**What you will do**
Write out all the data below exactly.

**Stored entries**
-*-
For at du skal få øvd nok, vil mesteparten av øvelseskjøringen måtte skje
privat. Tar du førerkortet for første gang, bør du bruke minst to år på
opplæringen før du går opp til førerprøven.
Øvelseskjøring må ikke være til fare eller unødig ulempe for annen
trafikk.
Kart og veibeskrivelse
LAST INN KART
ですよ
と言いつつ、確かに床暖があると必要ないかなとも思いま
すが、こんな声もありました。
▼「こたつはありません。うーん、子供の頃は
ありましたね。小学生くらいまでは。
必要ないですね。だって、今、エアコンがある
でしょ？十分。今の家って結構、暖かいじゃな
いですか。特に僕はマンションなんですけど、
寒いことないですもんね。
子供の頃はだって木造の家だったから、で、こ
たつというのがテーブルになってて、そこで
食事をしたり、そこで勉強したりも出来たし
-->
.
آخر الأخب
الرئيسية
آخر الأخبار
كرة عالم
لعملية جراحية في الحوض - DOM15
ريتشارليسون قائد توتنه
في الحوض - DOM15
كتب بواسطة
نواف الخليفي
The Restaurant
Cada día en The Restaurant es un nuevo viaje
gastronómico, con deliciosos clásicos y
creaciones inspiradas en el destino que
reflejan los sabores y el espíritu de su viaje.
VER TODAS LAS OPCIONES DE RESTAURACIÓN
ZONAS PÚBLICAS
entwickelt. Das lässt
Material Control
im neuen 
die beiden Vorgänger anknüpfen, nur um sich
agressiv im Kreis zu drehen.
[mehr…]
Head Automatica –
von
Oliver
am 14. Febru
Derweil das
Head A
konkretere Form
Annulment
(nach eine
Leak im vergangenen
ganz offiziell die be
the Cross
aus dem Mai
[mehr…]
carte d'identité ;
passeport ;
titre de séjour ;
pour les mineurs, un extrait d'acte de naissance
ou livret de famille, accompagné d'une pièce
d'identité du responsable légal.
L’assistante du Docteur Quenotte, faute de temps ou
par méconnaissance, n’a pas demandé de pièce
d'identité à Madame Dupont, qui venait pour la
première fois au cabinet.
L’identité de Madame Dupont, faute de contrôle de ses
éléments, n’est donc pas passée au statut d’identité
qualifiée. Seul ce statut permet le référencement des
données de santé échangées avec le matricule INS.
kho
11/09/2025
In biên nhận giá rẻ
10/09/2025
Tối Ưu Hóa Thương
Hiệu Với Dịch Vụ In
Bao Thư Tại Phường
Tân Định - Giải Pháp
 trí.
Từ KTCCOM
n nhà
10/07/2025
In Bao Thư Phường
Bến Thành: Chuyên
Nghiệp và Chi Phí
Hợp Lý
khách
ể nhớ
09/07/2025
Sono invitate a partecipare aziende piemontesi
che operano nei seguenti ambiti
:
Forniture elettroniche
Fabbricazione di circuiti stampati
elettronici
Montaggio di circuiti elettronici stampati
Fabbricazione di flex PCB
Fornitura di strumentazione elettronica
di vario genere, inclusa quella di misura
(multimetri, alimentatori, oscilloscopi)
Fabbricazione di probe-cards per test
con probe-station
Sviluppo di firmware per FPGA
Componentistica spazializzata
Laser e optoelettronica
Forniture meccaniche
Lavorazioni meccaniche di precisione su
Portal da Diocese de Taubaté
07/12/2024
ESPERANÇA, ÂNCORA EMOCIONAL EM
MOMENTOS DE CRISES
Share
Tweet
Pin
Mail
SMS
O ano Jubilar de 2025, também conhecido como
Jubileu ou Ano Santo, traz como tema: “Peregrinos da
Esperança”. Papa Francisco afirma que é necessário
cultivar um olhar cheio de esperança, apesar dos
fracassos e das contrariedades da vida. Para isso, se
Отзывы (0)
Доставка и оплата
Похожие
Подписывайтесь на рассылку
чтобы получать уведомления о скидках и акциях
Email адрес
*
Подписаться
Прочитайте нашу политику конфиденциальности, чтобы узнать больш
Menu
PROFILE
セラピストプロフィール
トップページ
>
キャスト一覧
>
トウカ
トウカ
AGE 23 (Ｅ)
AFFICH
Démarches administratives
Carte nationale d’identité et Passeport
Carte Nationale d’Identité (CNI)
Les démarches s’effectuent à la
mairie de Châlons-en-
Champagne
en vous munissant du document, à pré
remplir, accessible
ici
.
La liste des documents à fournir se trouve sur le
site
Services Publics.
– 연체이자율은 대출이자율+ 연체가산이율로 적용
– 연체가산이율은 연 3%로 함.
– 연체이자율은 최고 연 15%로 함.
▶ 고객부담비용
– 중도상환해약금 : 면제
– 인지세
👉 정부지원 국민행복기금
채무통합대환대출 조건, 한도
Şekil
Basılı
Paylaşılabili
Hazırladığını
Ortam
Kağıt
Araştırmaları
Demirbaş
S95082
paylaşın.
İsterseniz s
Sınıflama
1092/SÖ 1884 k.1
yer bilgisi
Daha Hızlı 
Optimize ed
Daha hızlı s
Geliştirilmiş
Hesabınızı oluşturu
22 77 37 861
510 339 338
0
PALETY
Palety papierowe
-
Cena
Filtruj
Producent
-*-
**Answer**
For at du skal få øvd nok, vil mesteparten av øvelseskjøringen måtte skje
privat. Tar du førerkortet for første gang, bør du bruke minst to år på
opplæringen før du går opp til førerprøven.
Øvelseskjøring må ikke være til fare eller unødig ulempe for annen
trafikk.
Kart og veibeskrivelse
LAST INN KART
ですよ
と言いつつ、確かに床暖があると必要ないかなとも思いま
すが、こんな声もありました。
▼「こたつはありません。うーん、子供の頃は
ありましたね。小学生くらいまでは。
必要ないですね。だって、今、エアコンがある
でしょ？十分。今の家って結構、暖かいじゃな
いですか。特に僕はマンションなんですけど、
寒いことないですもんね。
子供の頃はだって木造の家だったから、で、こ
たつというのがテーブルになってて、そこで
食事をしたり、そこで勉強したりも出来たし
-->
.
آخر الأخب
الرئيسية
آخر الأخبار
كرة عالم
لعملية جراحية في الحوض - DOM15
ريتشارليسون قائد توتنه
في الحوض - DOM15
كتب بواسطة
نواف الخليفي
The Restaurant
Cada día en The Restaurant es un nuevo viaje
gastronómico, con deliciosos clásicos y
creaciones inspiradas en el destino que
reflejan los sabores y el espíritu de su viaje.
VER TODAS LAS OPCIONES DE RESTAURACIÓN
ZONAS PÚBLICAS
entwickelt. Das lässt
Material Control
im neuen 
die beiden Vorgänger anknüpfen, nur um sich
agressiv im Kreis zu drehen.
[mehr…]
Head Automatica –
von
Oliver
am 14. Febru
Derweil das
Head A
konkretere Form
Annulment
(nach eine
Leak im vergangenen
ganz offiziell die be
the Cross
aus dem Mai
[mehr…]
carte d'identité ;
passeport ;
titre de séjour ;
pour les mineurs, un extrait d'acte de naissance
ou livret de famille, accompagné d'une pièce
d'identité du responsable légal.
L’assistante du Docteur Quenotte, faute de temps ou
par méconnaissance, n’a pas demandé de pièce
d'identité à Madame Dupont, qui venait pour la
première fois au cabinet.
L’identité de Madame Dupont, faute de contrôle de ses
éléments, n’est donc pas passée au statut d’identité
qualifiée. Seul ce statut permet le référencement des
données de santé échangées avec le matricule INS.
kho
11/09/2025
In biên nhận giá rẻ
10/09/2025
Tối Ưu Hóa Thương
Hiệu Với Dịch Vụ In
Bao Thư Tại Phường
Tân Định - Giải Pháp
 trí.
Từ KTCCOM
n nhà
10/07/2025
In Bao Thư Phường
Bến Thành: Chuyên
Nghiệp và Chi Phí
Hợp Lý
khách
ể nhớ
09/07/2025
Sono invitate a partecipare aziende piemontesi
che operano nei seguenti ambiti
:
Forniture elettroniche
Fabbricazione di circuiti stampati
elettronici
Montaggio di circuiti elettronici stampati
Fabbricazione di flex PCB
Fornitura di strumentazione elettronica
di vario genere, inclusa quella di misura
(multimetri, alimentatori, oscilloscopi)
Fabbricazione di probe-cards per test
con probe-station
Sviluppo di firmware per FPGA
Componentistica spazializzata
Laser e optoelettronica
Forniture meccaniche
Lavorazioni meccaniche di precisione su
Portal da Diocese de Taubaté
07/12/2024
ESPERANÇA, ÂNCORA EMOCIONAL EM
MOMENTOS DE CRISES
Share
Tweet
Pin
Mail
SMS
O ano Jubilar de 2025, também conhecido como
Jubileu ou Ano Santo, traz como tema: “Peregrinos da
Esperança”. Papa Francisco afirma que é necessário
cultivar um olhar cheio de esperança, apesar dos
fracassos e das contrariedades da vida. Para isso, se
Отзывы (0)
Доставка и оплата
Похожие
Подписывайтесь на рассылку
чтобы получать уведомления о скидках и акциях
Email адрес
*
Подписаться
Прочитайте нашу политику конфиденциальности, чтобы узнать больш
Menu
PROFILE
セラピストプロフィール
トップページ
>
キャスト一覧
>
トウカ
トウカ
AGE 23 (Ｅ)
AFFICH
Démarches administratives
Carte nationale d’identité et Passeport
Carte Nationale d’Identité (CNI)
Les démarches s’effectuent à la
mairie de Châlons-en-
Champagne
en vous munissant du document, à pré
remplir, accessible
ici
.
La liste des documents à fournir se trouve sur le
site
Services Publics.
– 연체이자율은 대출이자율+ 연체가산이율로 적용
– 연체가산이율은 연 3%로 함.
– 연체이자율은 최고 연 15%로 함.
▶ 고객부담비용
– 중도상환해약금 : 면제
– 인지세
👉 정부지원 국민행복기금
채무통합대환대출 조건, 한도
Şekil
Basılı
Paylaşılabili
Hazırladığını
Ortam
Kağıt
Araştırmaları
Demirbaş
S95082
paylaşın.
İsterseniz s
Sınıflama
1092/SÖ 1884 k.1
yer bilgisi
Daha Hızlı 
Optimize ed
Daha hızlı s
Geliştirilmiş
Hesabınızı oluşturu
22 77 37 861
510 339 338
0
PALETY
Palety papierowe
-
Cena
Filtruj
Producent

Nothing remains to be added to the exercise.